In this guide, we'll walk you through how to run Dagster on your local machine using the dagster dev command. The dagster dev command launches the Dagster UI and the Dagster daemon, allowing you to start a full deployment of Dagster from the command line.

warning

dagster dev is intended for local development only. If you want to run Dagster for production use cases, see our other deployment guides.

Locating your code

Before starting local development, you need to tell Dagster how to find the Python code containing your assets and jobs.

For a refresher on how to set up a Dagster project, follow our Recommended Dagster Project Structure guide.

Dagster can load Python modules as code locations.

my_module/__init__.py
import dagster as dg


@dg.asset
def my_asset(context: dg.AssetExecutionContext):
context.log.info("Hello, world!")


defs = dg.Definitions(assets=[my_asset])

We can use the -m argument to supply the name of the module to start a Dagster instance loaded with our definitions:

dagster dev -m my_module

Creating a persistent instance

Running dagster dev without any additional configuration starts an ephemeral instance in a temporary directory. You may see log output indicating as such:

Using temporary directory /Users/rhendricks/tmpqs_fk8_5 for storage.

This indicates that any runs or materialized assets created during your session won't be persisted once the session ends.

To designate a more permanent home for your runs and assets, you can set the DAGSTER_HOME environment variable to a folder on your filesystem. Dagster will then use the specified folder for storage on all subsequent runs of dagster dev.

mkdir -p ~/.dagster_home
export DAGSTER_HOME=~/.dagster_home
dagster dev

Configuring your instance

To configure your Dagster instance, you can create a dagster.yaml file in your $DAGSTER_HOME folder.

For example, to have your local instance limit the number of concurrent runs, you could configure the following dagster.yaml:

~/.dagster_home/dagster.yaml
run_coordinator:
module: dagster.core.run_coordinator
class: QueuedRunCoordinator
config:
max_concurrent_runs: 10

For the full list of options that can be set in the dagster.yaml file, refer to the Dagster instance documentation.

Detecting when you're running in dagster dev

You may want to detect whether you're running locally. For example, you might want schedules or sensors to start in the RUNNING state in production but not in your local test deployment.

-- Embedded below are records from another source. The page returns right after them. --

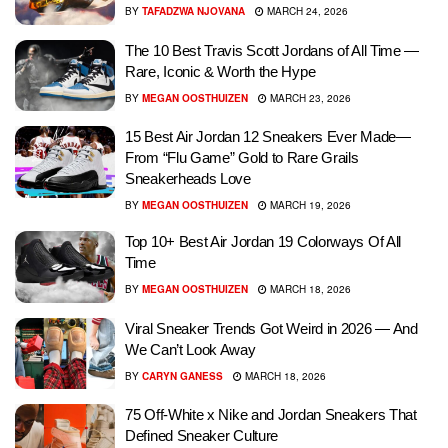
BY
TAFADZWA NJOVANA
MARCH 24, 2026
The 10 Best Travis Scott Jordans of All Time —
Rare, Iconic & Worth the Hype
BY
MEGAN OOSTHUIZEN
MARCH 23, 2026
15 Best Air Jordan 12 Sneakers Ever Made—
From “Flu Game” Gold to Rare Grails
Sneakerheads Love
BY
MEGAN OOSTHUIZEN
MARCH 19, 2026
Top 10+ Best Air Jordan 19 Colorways Of All
Time
BY
MEGAN OOSTHUIZEN
MARCH 18, 2026
Viral Sneaker Trends Got Weird in 2026 — And
We Can’t Look Away
BY
CARYN GANESS
MARCH 18, 2026
75 Off-White x Nike and Jordan Sneakers That
Defined Sneaker Culture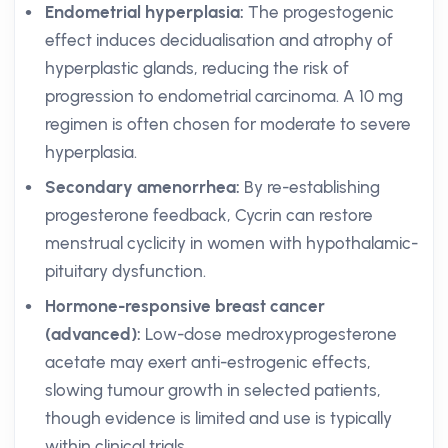
Endometrial hyperplasia:
The progestogenic
effect induces decidualisation and atrophy of
hyperplastic glands, reducing the risk of
progression to endometrial carcinoma. A 10 mg
regimen is often chosen for moderate to severe
hyperplasia.
Secondary amenorrhea:
By re-establishing
progesterone feedback, Cycrin can restore
menstrual cyclicity in women with hypothalamic-
pituitary dysfunction.
Hormone-responsive breast cancer
(advanced):
Low-dose medroxyprogesterone
acetate may exert anti-estrogenic effects,
slowing tumour growth in selected patients,
though evidence is limited and use is typically
within clinical trials.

dagster dev sets the environment variable DAGSTER_IS_DEV_CLI to 1. You can detect whether you're in a local dev environment by checking for the presence of that environment variable.

Moving to production

dagster dev is primarily useful for running Dagster for local development and testing. It isn't suitable for the demands of most production deployments. Most importantly, dagster dev does not include authentication or web security. Additionally, in a production deployment, you might want to run multiple webserver replicas, have zero downtime continuous deployment of your code, or set up your Dagster daemon to automatically restart if it crashes.

For information about deploying Dagster in production, see the Dagster Open Source deployment options documentation.